═════ RECORDS FOR PROCESSING ═════

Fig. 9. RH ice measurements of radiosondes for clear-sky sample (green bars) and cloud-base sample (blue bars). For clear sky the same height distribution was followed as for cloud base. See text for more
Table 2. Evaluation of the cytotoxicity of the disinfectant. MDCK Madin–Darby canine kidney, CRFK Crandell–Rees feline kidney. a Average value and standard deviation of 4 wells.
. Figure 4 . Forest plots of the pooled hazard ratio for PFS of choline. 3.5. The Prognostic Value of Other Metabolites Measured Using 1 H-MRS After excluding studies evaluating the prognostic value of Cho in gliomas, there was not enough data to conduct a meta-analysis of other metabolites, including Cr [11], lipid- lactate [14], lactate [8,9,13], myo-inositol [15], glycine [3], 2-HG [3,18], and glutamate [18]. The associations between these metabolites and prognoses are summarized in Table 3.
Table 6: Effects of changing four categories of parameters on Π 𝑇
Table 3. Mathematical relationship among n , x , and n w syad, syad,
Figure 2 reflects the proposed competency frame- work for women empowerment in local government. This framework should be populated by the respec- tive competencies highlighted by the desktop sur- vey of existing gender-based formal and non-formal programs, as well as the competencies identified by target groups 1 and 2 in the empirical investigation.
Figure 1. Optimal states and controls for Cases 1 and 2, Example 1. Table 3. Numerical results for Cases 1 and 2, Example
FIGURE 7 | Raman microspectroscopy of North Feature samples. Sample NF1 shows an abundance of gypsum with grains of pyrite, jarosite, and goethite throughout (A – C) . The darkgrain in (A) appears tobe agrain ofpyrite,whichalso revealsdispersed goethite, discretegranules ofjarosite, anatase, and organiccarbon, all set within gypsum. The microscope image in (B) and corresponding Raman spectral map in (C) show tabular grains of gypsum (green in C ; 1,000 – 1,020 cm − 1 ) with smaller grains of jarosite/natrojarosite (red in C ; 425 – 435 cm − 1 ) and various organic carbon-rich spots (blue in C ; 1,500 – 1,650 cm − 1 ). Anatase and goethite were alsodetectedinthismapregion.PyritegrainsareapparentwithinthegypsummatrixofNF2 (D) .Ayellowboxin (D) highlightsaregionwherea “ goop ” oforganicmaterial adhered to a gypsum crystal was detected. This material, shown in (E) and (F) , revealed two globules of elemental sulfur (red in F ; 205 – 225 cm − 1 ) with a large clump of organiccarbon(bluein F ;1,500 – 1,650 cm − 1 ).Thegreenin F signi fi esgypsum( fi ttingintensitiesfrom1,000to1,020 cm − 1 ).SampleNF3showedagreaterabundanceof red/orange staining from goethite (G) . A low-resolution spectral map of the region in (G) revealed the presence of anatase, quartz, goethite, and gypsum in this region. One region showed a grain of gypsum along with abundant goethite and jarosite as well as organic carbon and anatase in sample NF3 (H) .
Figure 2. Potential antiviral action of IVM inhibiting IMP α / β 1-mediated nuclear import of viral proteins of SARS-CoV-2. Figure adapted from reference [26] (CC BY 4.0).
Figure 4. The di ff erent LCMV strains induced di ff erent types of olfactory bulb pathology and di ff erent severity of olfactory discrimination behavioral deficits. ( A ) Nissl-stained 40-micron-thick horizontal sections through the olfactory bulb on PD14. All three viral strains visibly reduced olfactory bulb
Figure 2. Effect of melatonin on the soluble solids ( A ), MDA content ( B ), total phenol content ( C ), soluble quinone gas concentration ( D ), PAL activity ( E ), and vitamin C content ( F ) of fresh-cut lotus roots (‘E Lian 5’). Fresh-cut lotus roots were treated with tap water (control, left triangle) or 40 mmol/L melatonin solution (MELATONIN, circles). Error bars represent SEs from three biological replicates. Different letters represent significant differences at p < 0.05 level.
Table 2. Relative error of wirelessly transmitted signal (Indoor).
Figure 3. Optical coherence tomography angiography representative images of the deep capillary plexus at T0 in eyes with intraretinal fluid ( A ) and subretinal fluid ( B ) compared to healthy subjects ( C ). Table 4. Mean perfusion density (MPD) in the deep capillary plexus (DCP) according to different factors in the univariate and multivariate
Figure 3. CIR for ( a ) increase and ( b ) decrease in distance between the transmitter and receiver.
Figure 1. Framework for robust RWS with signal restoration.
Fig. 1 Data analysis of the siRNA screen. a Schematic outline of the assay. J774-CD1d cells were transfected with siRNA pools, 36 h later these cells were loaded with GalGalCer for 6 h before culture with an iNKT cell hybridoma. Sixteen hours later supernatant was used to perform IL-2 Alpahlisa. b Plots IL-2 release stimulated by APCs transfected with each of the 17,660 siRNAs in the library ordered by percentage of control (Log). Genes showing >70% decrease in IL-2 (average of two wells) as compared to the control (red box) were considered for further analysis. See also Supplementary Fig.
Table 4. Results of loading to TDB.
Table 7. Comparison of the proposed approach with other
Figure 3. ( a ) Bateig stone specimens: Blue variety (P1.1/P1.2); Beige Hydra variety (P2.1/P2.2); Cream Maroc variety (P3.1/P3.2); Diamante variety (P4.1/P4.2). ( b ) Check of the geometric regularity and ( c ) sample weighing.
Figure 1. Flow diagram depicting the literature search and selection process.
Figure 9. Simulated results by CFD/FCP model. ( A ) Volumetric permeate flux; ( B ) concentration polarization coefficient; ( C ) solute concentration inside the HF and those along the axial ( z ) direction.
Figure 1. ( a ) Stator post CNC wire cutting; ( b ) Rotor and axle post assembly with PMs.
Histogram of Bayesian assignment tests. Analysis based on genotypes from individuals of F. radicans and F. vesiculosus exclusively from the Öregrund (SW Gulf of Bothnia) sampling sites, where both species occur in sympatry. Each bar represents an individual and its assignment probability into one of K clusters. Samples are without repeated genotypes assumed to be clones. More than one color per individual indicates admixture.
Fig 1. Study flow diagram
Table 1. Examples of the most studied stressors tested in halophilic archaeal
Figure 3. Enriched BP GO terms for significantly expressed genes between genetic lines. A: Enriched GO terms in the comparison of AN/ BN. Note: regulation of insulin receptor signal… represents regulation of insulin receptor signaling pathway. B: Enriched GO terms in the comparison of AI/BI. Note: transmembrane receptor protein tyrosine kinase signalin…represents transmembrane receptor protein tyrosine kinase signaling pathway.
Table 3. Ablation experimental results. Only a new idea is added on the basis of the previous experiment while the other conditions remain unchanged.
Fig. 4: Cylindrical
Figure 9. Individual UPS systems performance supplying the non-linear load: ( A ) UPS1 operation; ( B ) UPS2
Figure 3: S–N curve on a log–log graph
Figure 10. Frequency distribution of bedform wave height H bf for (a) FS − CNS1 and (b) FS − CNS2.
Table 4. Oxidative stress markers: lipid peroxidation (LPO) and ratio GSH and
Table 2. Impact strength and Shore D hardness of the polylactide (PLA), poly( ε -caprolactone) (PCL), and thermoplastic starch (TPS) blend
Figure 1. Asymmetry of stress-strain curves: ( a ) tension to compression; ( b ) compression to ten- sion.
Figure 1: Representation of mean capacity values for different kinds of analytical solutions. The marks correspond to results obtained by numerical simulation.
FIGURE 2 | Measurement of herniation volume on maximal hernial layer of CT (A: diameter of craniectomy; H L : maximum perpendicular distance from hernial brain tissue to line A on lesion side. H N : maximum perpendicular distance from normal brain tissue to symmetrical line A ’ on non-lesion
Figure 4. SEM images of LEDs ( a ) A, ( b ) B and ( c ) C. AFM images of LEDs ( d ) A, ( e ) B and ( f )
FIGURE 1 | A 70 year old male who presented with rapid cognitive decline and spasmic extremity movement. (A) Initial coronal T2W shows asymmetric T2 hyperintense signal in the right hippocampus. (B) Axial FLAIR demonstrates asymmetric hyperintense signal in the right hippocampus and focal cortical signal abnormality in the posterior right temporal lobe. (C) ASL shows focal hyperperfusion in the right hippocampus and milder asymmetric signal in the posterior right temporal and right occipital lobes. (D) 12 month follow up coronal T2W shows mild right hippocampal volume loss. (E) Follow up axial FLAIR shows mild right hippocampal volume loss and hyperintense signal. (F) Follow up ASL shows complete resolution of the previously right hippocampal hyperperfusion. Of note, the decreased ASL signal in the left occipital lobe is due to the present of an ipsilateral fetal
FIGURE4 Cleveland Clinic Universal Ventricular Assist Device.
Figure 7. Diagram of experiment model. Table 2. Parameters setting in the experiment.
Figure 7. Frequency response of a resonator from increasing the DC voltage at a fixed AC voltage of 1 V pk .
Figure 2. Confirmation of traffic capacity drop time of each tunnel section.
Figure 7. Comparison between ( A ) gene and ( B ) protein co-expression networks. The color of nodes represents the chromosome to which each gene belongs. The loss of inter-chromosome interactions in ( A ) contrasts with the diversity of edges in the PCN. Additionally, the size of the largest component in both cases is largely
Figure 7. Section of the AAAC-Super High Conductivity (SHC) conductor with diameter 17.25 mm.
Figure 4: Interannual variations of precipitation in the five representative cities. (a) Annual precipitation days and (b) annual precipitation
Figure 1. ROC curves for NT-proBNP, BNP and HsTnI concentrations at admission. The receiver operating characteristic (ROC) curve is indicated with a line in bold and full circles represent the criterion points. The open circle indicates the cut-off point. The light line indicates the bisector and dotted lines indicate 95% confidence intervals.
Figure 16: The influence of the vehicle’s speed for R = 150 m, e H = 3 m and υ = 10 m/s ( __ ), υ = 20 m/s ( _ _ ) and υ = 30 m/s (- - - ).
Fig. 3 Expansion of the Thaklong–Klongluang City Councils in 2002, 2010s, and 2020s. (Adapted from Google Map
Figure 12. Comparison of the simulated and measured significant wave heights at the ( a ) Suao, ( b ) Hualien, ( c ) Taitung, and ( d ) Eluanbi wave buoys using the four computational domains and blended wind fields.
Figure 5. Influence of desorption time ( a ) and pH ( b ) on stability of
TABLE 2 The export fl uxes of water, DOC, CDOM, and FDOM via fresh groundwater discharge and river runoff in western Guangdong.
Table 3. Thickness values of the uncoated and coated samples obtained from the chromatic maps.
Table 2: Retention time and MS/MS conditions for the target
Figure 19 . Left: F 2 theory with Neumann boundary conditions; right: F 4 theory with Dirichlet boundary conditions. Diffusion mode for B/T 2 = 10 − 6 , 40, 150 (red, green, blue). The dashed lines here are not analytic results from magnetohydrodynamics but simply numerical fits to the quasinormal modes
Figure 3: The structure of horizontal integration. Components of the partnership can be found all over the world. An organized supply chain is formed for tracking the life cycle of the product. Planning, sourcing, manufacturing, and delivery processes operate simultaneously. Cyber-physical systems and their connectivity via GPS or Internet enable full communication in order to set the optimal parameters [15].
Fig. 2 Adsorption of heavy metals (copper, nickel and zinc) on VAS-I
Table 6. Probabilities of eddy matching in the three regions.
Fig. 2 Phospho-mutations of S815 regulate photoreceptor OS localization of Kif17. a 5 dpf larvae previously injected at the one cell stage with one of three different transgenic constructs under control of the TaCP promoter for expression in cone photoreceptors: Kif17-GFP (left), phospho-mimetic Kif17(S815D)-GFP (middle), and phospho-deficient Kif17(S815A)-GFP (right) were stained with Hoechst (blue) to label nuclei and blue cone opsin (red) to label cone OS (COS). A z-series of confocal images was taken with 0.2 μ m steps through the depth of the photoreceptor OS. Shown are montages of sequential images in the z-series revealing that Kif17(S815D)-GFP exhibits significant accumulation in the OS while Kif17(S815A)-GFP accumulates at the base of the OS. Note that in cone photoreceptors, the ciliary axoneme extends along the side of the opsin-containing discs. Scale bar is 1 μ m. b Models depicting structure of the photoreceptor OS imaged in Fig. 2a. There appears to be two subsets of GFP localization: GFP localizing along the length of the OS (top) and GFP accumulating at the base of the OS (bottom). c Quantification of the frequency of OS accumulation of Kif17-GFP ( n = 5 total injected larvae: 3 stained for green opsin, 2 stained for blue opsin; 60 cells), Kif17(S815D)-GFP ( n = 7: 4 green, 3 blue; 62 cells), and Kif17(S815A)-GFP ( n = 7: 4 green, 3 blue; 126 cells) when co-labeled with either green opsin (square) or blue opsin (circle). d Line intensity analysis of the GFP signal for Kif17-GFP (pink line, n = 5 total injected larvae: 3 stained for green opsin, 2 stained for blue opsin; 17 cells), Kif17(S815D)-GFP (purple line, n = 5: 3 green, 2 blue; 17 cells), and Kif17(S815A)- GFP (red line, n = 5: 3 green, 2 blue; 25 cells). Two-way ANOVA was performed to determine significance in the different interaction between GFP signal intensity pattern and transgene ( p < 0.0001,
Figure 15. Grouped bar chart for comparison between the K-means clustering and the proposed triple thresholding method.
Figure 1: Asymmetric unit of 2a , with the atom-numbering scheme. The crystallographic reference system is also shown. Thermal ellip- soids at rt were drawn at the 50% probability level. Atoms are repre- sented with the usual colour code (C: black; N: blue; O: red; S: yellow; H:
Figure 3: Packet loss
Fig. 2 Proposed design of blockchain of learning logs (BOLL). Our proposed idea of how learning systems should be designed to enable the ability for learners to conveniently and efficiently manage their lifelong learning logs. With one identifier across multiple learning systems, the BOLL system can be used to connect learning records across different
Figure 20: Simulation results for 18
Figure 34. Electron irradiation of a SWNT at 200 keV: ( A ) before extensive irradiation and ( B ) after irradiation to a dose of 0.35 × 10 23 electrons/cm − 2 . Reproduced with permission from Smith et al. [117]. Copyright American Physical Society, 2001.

═════

EXERCISE AIM >> Repeat, exactly as they stand above, the lines from the line with "Figure 7. Frequency" to the line with "Fig. 3 Expansion", both lines included.

ANSWER TO THE EXERCISE >>
Figure 7. Frequency response of a resonator from increasing the DC voltage at a fixed AC voltage of 1 V pk .
Figure 2. Confirmation of traffic capacity drop time of each tunnel section.
Figure 7. Comparison between ( A ) gene and ( B ) protein co-expression networks. The color of nodes represents the chromosome to which each gene belongs. The loss of inter-chromosome interactions in ( A ) contrasts with the diversity of edges in the PCN. Additionally, the size of the largest component in both cases is largely
Figure 7. Section of the AAAC-Super High Conductivity (SHC) conductor with diameter 17.25 mm.
Figure 4: Interannual variations of precipitation in the five representative cities. (a) Annual precipitation days and (b) annual precipitation
Figure 1. ROC curves for NT-proBNP, BNP and HsTnI concentrations at admission. The receiver operating characteristic (ROC) curve is indicated with a line in bold and full circles represent the criterion points. The open circle indicates the cut-off point. The light line indicates the bisector and dotted lines indicate 95% confidence intervals.
Figure 16: The influence of the vehicle’s speed for R = 150 m, e H = 3 m and υ = 10 m/s ( __ ), υ = 20 m/s ( _ _ ) and υ = 30 m/s (- - - ).
Fig. 3 Expansion of the Thaklong–Klongluang City Councils in 2002, 2010s, and 2020s. (Adapted from Google Map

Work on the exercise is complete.